Another great discussion.

Yes, Ramona, Fanilows are a force to be reckoned with. I had no idea until there was an episode of Will & Grace about it, and I mentioned it at a party. People came out of the woodwork and admitted to being major fans.

And the new '70s collection is terrific. Helps that several cuts are his.

Cate, referring to "The View" as "one step above naked mud wrestling" hits the nail on the head!! I love it!

Kathy:
What's the 70's collection called? And e-mail me (pleeeeeeeease) -- I have a music project that could certainly benefit from your assistance . . .

The anchor woman on the local news scare me.

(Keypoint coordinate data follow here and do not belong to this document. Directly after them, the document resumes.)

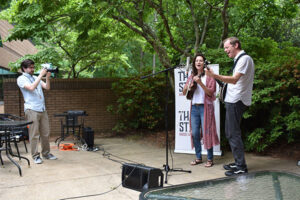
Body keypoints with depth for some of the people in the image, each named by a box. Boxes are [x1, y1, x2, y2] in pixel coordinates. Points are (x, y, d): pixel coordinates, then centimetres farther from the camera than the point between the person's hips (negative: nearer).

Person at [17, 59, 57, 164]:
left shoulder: (36, 78, 17)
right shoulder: (21, 79, -1)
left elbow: (47, 87, 10)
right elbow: (31, 87, -18)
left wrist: (47, 77, -6)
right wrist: (41, 75, -16)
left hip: (42, 109, 6)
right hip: (32, 110, -6)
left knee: (46, 133, 9)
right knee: (34, 134, -4)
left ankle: (46, 153, 20)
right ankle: (35, 156, 4)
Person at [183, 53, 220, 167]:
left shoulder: (209, 76, 1)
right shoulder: (192, 77, 16)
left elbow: (210, 92, -9)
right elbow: (184, 92, 13)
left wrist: (200, 83, -21)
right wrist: (189, 85, -8)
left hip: (205, 107, -5)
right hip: (194, 107, 5)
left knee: (206, 133, -7)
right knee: (195, 133, 5)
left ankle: (210, 159, 2)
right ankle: (198, 157, 16)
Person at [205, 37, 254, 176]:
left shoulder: (244, 59, -12)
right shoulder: (239, 59, 20)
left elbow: (234, 79, -26)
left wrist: (215, 76, -35)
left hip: (236, 102, -10)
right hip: (233, 101, 10)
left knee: (233, 133, -8)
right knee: (230, 132, 15)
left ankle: (241, 167, -3)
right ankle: (238, 162, 23)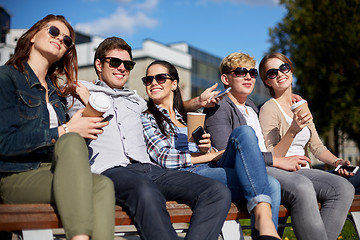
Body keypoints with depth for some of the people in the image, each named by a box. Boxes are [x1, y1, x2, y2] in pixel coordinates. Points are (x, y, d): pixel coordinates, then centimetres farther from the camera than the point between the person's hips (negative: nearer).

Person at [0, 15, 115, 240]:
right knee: (71, 141, -34)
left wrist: (87, 127, 7)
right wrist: (64, 131, -11)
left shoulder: (55, 92, 23)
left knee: (103, 185, -29)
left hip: (54, 171, 5)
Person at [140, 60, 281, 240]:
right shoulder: (146, 118, 11)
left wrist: (206, 149, -3)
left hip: (213, 170, 6)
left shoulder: (187, 116, 28)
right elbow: (165, 159, -4)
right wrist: (214, 155, -3)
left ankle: (263, 215, -35)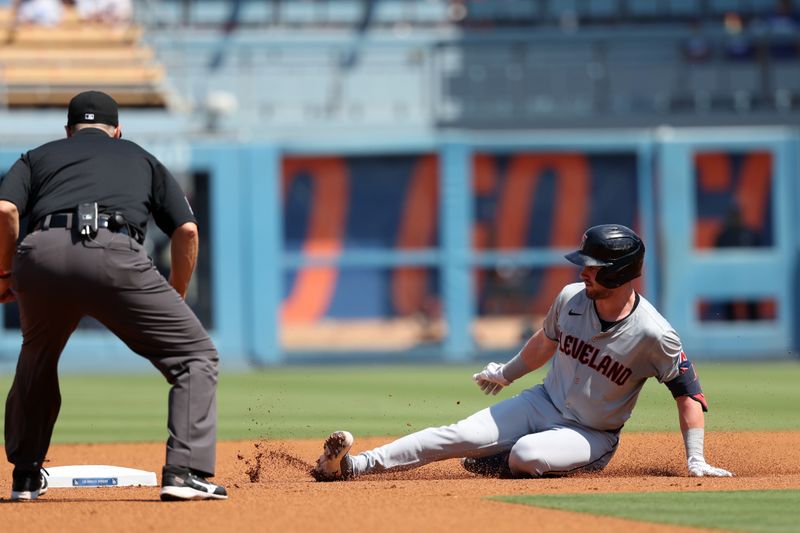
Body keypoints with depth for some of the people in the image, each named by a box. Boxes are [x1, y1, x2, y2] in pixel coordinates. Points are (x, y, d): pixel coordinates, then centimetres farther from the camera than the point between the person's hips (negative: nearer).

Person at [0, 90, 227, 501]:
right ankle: (185, 472, -7)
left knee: (36, 363, 31)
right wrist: (174, 299, 30)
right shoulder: (142, 160, 33)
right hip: (114, 256, -2)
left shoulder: (39, 156, 31)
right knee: (196, 356, 9)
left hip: (41, 256, 2)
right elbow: (187, 230, 20)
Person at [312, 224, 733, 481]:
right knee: (460, 435, -14)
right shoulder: (571, 298, -8)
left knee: (528, 455, -34)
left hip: (592, 435, -4)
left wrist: (695, 460, -20)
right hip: (543, 402, 5)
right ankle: (355, 466, -17)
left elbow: (687, 391, -16)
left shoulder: (653, 335, -24)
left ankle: (503, 465, 2)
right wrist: (506, 374, 28)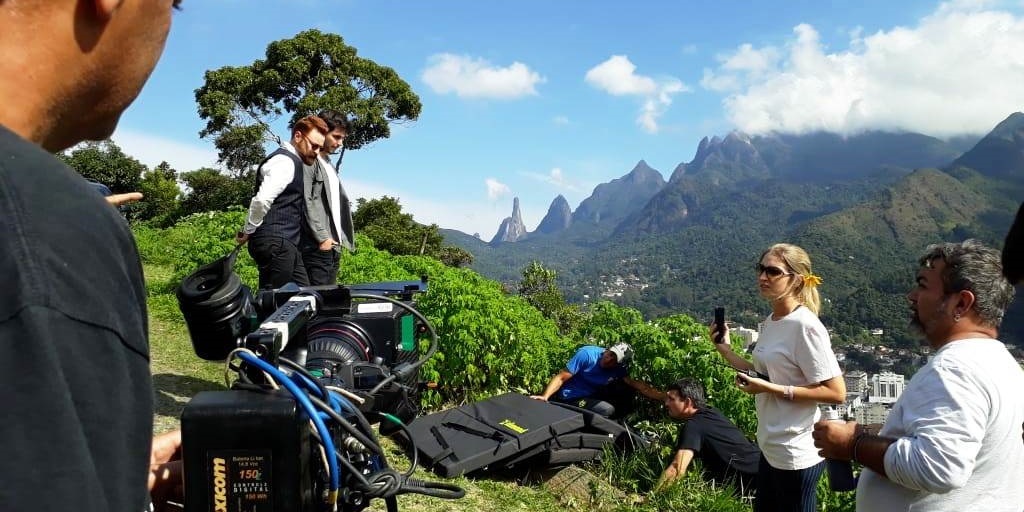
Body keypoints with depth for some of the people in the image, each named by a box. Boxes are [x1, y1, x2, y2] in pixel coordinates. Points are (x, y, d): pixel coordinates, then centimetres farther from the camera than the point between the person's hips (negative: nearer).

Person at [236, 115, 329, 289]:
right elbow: (262, 200, -25)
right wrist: (248, 232, -13)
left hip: (284, 243, 10)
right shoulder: (285, 161, -12)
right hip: (276, 243, -10)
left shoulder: (293, 162, 20)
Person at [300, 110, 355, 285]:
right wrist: (322, 237, -17)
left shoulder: (330, 166, 22)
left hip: (333, 245, 9)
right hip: (317, 246, -8)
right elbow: (306, 202, -13)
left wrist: (339, 239, 13)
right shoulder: (309, 161, -5)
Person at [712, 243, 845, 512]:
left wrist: (772, 389, -24)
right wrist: (724, 349, 4)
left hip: (796, 454, -9)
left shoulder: (805, 326, -20)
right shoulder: (771, 321, 6)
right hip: (770, 447, 9)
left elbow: (836, 392, -22)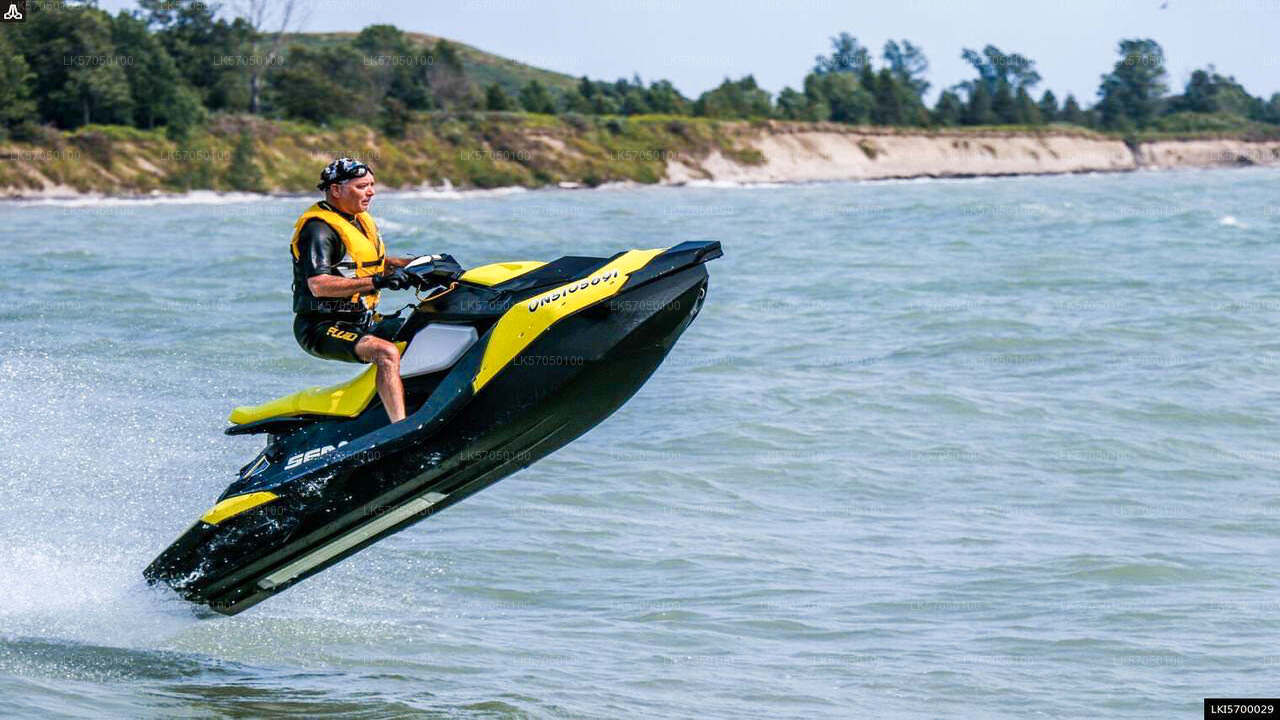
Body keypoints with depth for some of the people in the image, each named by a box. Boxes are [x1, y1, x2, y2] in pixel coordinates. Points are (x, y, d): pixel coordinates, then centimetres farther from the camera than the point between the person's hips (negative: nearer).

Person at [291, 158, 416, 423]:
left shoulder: (363, 221, 14)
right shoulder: (318, 229, -16)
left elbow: (378, 263, 28)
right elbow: (318, 286, -28)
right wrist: (377, 282, -32)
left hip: (363, 320, 10)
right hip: (322, 328, -10)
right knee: (387, 352, -33)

The two I watch not only seem to be botoxed, but perpetually in the land of the 80's throw-back suits. I swore I saw shoulder pads last week! Maybe all the money goes to facial enhancements. I like getting my headlines on-line.

Wow Sarah — you got $26,000?!?! Lucky girl. I work for a small, locally-owned paper (which may not last much longer, the owner died last spring and the family is doing legal bickering as whether or not to sell) in mid-MO, and make less than $25,000 after almost three years. Ah, the paycheck-to-paycheck life. Around here, the broadcast media is somewhat of a joke because often their coverage — especially of smaller counties in their coverage area, such as ours — generally come straight from the local papers. Heaven forbid they actually put any effort into finding their own ideas, sources, etc. — some of them even go so far as to pretty much blatantly steal the lead, although some stations are getting better ... Our paper prides itself on providing local coverage. With a staff of four, now down to two (we haven't found replacements yet, makes life SO much fun) it's sometimes hard to do, but our goal is to always make at least the front and back pages all local stuff. Because we're so small, pretty much anything that happens outside the county, aka regional, state and national news, comes from the AP. I think we do a good job, but I may be a wee bit biased. That said, I would agree that "corporate journalism" is hurting our profession as a whole, and unfortunately, it just keeps spreading. Our paper may not last as is much longer because we're just not generating enough revenue, and most of our late owner's heirs just want to get rid of us and the two other papers they own in the state. So I echo Nancy — support your local papers, because they're your friend. Usually.
As for the BBC — I've recently become addicted to it when I get home late at night, and although I haven't caught the news on there yet, I've heard nothing but good things. And I watched the first night of War on PBS — it was great. I've missed the rest of them because I haven't been home, but I plan on finding them all at some point. And now, as I have once again written a short novel, I'll shut up. Just remember, print news — at least local print news — is good, and most if not all brodcast journalists have sold their souls to Satan. No, really.

It's called "The Greatest Songs of the 70s" - there is a bonus one with a second CD that has acoustic versions - but I just got it and haven't listened to the second CD, so I don't know if it's worth it or not..

Kerry - just e-mailed you. LOVE the music projects. Thinking of doing a Halloween CD this year.